I did mine, I had more than a little noise. Used a piece of metal tubing held to my ear to nail down the noise, till I was fairly certain it was in the bottom. Checked the side of the block near the distributor to see if I had any oversize bearing letter codes. Before I started, I took all the plugs out, put it in neutral and checked (with a torque wrench) how much peak torque it took to turn the motor over one revolution. When I was finished with the new bearings, checked the torque again, I know I'm anal (I#ve seen guys put in new bearings and not be able to turn the motor over with a cheater bar, they don't last long). Ordered a set of stock bearings, a set of 0.001 over and a set of 0.010 over. I didn't need the 0.01 or the 0.010 and returned them. I cleaned up the orignal bearings and the journals and checked them with plasti gage, they have to be clean plasti gage melts in oil. The top half of the bearing had significantly more wear then the bottom half on mine. Put the new (stock size) bearings in and plasti gaged them again (I know I'm anal). I was lucky there was no major scoring and the bearing surfaces were a fairly constant diameter end to end, there was no significant cone shape to the crank journals. I cleaned out the oil pump and checked the tolerances while I was in there, the bottom of the motor was fairly clean. I had to make an oil pump gasket, the oil pump got pretty tight without the gasket.
The book said you can mix different sized bearings to get the right tolerance. I was happy none of mine were near the outer tolerance, after new stock bearings.
My motor was a lot quieter after the new bearings, so I'm guessing that was the problem. I drove the motor easy for the first 500 miles and kept the RPM's down. Used fossil oil instead of synthetic.
The rest of it is just like changing the rear main bearings, I did that also while I was in there.

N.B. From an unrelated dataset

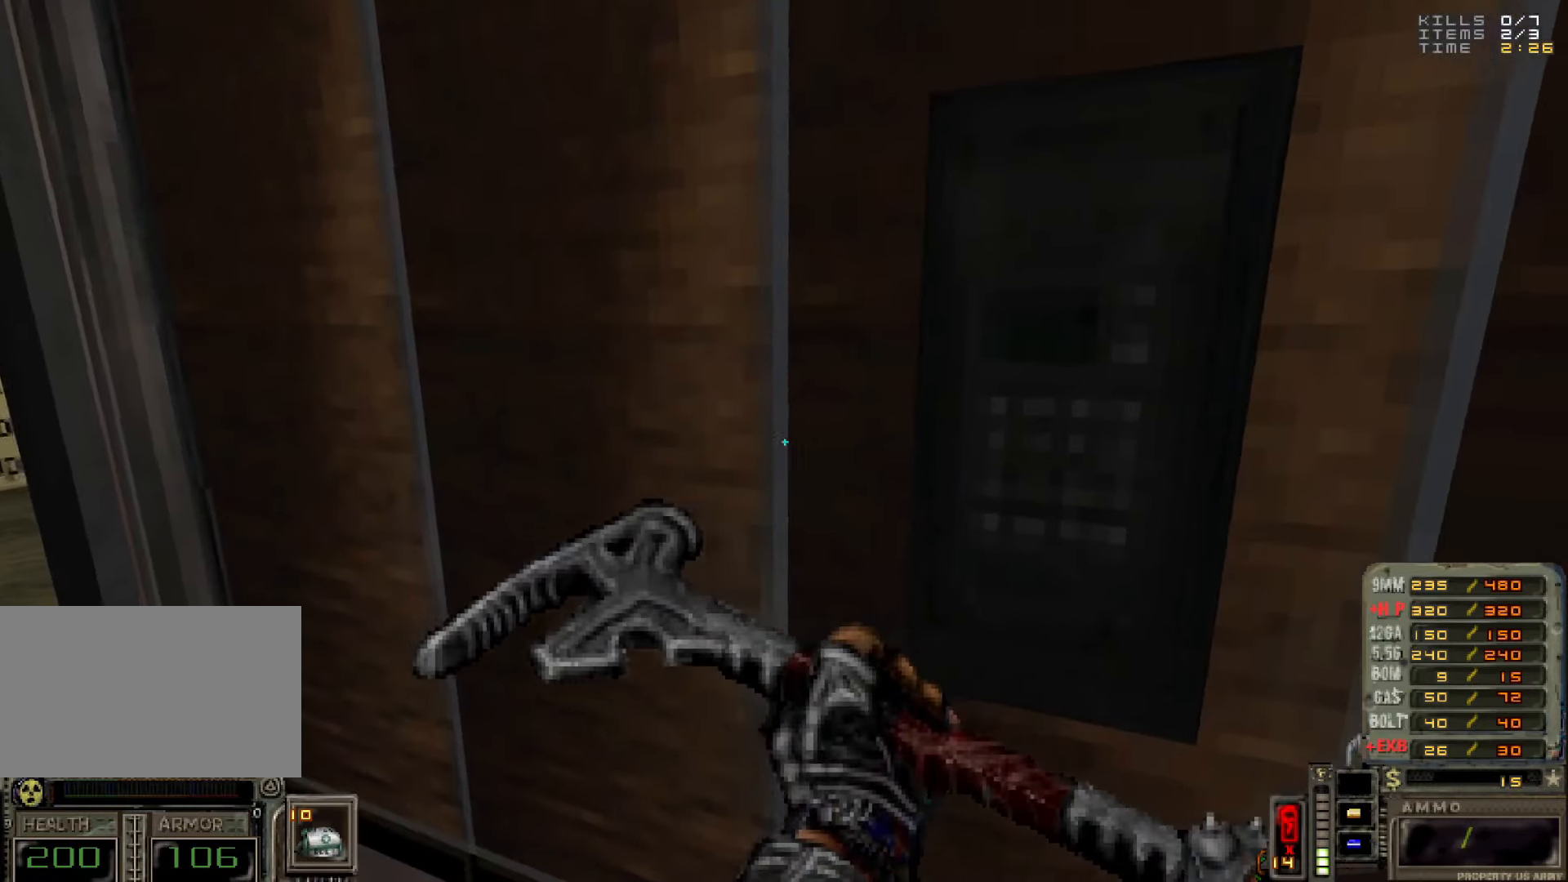
{"keys": [], "mouse": [], "events": [[200, "e", "down"], [300, "e", "up"]]}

I checked the timing chain play, the flex plate bolts and looked for flex plate cracks from the motor side of the flex plate. While I had the connecting rods off I jiggled the connecting rod up and down, just to check for wrist pin play and looked at the shape of the cylinder walls.
Just an opinion, but slightly loose bearings last longer than too tight bearings. Thinking they are going to wear in before they burn up is often wishful thinking.